According to the experimental results, the accuracy of classification recognition of BMSCs varies with the same batch size, learning rate, activation function, and number of iterations due to the different structure of the network, which proves that the deeper layers of the network have some advantages in the accuracy of recognition. The MLP with 3 implied layers and 3,5,3 neurons per layer achieves the same highest classification rate as the MLP with 4 implied layers and 3,3,5,5 neurons per layer, but due to its simpler model with fewer training parameters, it is selected as the final MLP structure for the classification of BMSCs. The accuracy of different network structures of MLP in identifying normal and senescent cells in BMSCs is shown in Table 3.

Table 3

Accuracy of normal versus senescent cell recognition in BMSCs with different network structure MLPs.

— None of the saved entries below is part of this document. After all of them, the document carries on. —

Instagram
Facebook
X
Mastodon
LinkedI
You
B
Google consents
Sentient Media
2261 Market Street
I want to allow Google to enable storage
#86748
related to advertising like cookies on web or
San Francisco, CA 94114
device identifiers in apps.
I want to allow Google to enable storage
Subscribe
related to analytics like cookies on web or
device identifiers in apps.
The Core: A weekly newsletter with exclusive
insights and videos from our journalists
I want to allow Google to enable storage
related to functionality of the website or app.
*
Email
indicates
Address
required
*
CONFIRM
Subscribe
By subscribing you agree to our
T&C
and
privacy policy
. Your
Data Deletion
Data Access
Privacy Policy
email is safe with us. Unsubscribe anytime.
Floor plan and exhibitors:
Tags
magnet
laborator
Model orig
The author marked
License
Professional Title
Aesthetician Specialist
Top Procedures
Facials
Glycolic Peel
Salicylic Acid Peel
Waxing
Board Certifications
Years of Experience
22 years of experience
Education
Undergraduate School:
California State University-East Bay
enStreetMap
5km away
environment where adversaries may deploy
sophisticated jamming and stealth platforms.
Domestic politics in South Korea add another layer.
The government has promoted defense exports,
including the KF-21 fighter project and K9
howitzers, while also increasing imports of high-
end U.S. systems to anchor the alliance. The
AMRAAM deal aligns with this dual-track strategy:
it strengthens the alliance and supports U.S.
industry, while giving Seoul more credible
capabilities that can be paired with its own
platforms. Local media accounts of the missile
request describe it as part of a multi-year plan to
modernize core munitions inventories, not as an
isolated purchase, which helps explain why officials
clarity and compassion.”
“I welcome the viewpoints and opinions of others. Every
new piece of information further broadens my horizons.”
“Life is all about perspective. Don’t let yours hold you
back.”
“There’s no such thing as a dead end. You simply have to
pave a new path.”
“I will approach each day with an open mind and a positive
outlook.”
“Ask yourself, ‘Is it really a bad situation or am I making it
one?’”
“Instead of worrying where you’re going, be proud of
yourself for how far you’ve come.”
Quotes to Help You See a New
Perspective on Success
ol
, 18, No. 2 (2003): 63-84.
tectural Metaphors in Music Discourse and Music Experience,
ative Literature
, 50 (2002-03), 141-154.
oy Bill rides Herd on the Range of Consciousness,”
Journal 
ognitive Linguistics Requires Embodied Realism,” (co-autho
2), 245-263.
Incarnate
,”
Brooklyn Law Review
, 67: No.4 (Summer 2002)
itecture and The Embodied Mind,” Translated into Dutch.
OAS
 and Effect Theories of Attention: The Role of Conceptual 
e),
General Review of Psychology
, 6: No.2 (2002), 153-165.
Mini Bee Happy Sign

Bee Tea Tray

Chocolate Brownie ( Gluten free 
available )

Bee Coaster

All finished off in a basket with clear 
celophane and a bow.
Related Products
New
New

Network structure	3 ∗3	5 ∗3	3 ∗5	3 ∗3 ∗3	3 ∗5 ∗3	3 ∗3 ∗5	3 ∗3 ∗5 ∗5
Group 1	0.868	0.868	0.868	0.921	1.000	0.921	0.973
Group 2	0.842	0.895	0.868	0.973	0.921	1.000	0.947
Group 3	0.868	0.921	0.921	0.947	0.921	0.921	0.921
Group 4	0.895	0.895	0.921	0.973	1.000	1.000	1.000
Group 5	0.842	0.842	0.895	0.921	0.947	0.947	0.947
Group 6	0.895	0.921	0.895	1.000	0.973	0.947	0.973
Average recognition rate	0.868	0.890	0.895	0.956	0.960	0.956	0.960

5. Conclusion

The incidence of intracanalicular deformity and osteochondral deformity differs significantly between types, and those with combined osteochondral deformity are more likely to have intracanalicular deformity. Bone marrow mesenchymal stem cells have a wide range of clinical applications as stem cells that play an important role in supporting the proliferation of hematopoietic and hematopoietic progenitor cells, regulating the bone marrow microenvironment, and have the potential for multi-directional differentiation. Morphology-based taxonomic identification is of great significance for the evaluation of their physiological functions. In this paper, based on the optical sections of fluorescence confocal laser microscope, morphological features were extracted, and various models were designed on the Python platform using machine learning methods for algorithm development and validation. The main contents include the preprocessing of optical sections, the calculation of the maximum profile of the cell 3D structure, the calculation and selection of cell features, and the design and implementation of machine learning models. In this paper, based on the selected cell features, we propose an algorithm based on visual depth, use the data augmentation method to realize the expansion of small sample cell data, and use the migration learning method to build a network structure suitable for the classification and recognition of this topic by InceptionV3 through the Fine-Tuning method to realize the classification and recognition, and the recognition accuracy is improved compared with the traditional machine learning method by up to 98.9%. However, this algorithm learns a specific set of expressions for a specific task, rather than learning a general model that can be fully migrated. Therefore, in the future, we need to study the generalization performance of the model to make the model have strong adaptability, so that it can be widely used in a variety of diseases.